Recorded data
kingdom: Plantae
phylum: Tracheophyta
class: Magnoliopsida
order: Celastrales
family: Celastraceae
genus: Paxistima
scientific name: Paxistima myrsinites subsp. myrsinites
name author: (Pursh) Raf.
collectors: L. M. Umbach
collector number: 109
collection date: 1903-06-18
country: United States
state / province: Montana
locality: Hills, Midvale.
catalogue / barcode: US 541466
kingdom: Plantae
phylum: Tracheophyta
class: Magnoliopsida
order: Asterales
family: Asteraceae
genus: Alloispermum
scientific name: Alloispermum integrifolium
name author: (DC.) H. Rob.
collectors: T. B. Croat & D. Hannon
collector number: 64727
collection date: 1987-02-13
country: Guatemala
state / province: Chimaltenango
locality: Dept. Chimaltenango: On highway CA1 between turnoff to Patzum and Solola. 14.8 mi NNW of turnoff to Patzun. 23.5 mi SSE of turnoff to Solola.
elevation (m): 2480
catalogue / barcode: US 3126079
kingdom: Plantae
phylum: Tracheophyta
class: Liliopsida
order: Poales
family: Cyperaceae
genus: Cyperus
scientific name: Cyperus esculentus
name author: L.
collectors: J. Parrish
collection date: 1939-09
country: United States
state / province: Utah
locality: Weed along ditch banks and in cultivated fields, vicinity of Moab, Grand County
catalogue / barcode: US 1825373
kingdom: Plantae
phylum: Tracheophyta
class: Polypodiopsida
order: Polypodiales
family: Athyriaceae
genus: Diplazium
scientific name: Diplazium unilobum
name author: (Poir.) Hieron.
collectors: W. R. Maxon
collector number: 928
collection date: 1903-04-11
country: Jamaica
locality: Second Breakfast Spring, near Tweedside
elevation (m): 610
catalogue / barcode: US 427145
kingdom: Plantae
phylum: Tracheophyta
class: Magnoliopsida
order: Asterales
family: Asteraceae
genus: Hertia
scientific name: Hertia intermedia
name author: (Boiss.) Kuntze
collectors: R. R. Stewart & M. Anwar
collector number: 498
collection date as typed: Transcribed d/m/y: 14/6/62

> _The problem_
Write the rows above out again, switching "catalogue / barcode" to "barcode" wherever it occurs and keeping all else unchanged.

> _Exercise solution_
kingdom: Plantae
phylum: Tracheophyta
class: Magnoliopsida
order: Celastrales
family: Celastraceae
genus: Paxistima
scientific name: Paxistima myrsinites subsp. myrsinites
name author: (Pursh) Raf.
collectors: L. M. Umbach
collector number: 109
collection date: 1903-06-18
country: United States
state / province: Montana
locality: Hills, Midvale.
barcode: US 541466
kingdom: Plantae
phylum: Tracheophyta
class: Magnoliopsida
order: Asterales
family: Asteraceae
genus: Alloispermum
scientific name: Alloispermum integrifolium
name author: (DC.) H. Rob.
collectors: T. B. Croat & D. Hannon
collector number: 64727
collection date: 1987-02-13
country: Guatemala
state / province: Chimaltenango
locality: Dept. Chimaltenango: On highway CA1 between turnoff to Patzum and Solola. 14.8 mi NNW of turnoff to Patzun. 23.5 mi SSE of turnoff to Solola.
elevation (m): 2480
barcode: US 3126079
kingdom: Plantae
phylum: Tracheophyta
class: Liliopsida
order: Poales
family: Cyperaceae
genus: Cyperus
scientific name: Cyperus esculentus
name author: L.
collectors: J. Parrish
collection date: 1939-09
country: United States
state / province: Utah
locality: Weed along ditch banks and in cultivated fields, vicinity of Moab, Grand County
barcode: US 1825373
kingdom: Plantae
phylum: Tracheophyta
class: Polypodiopsida
order: Polypodiales
family: Athyriaceae
genus: Diplazium
scientific name: Diplazium unilobum
name author: (Poir.) Hieron.
collectors: W. R. Maxon
collector number: 928
collection date: 1903-04-11
country: Jamaica
locality: Second Breakfast Spring, near Tweedside
elevation (m): 610
barcode: US 427145
kingdom: Plantae
phylum: Tracheophyta
class: Magnoliopsida
order: Asterales
family: Asteraceae
genus: Hertia
scientific name: Hertia intermedia
name author: (Boiss.) Kuntze
collectors: R. R. Stewart & M. Anwar
collector number: 498
collection date as typed: Transcribed d/m/y: 14/6/62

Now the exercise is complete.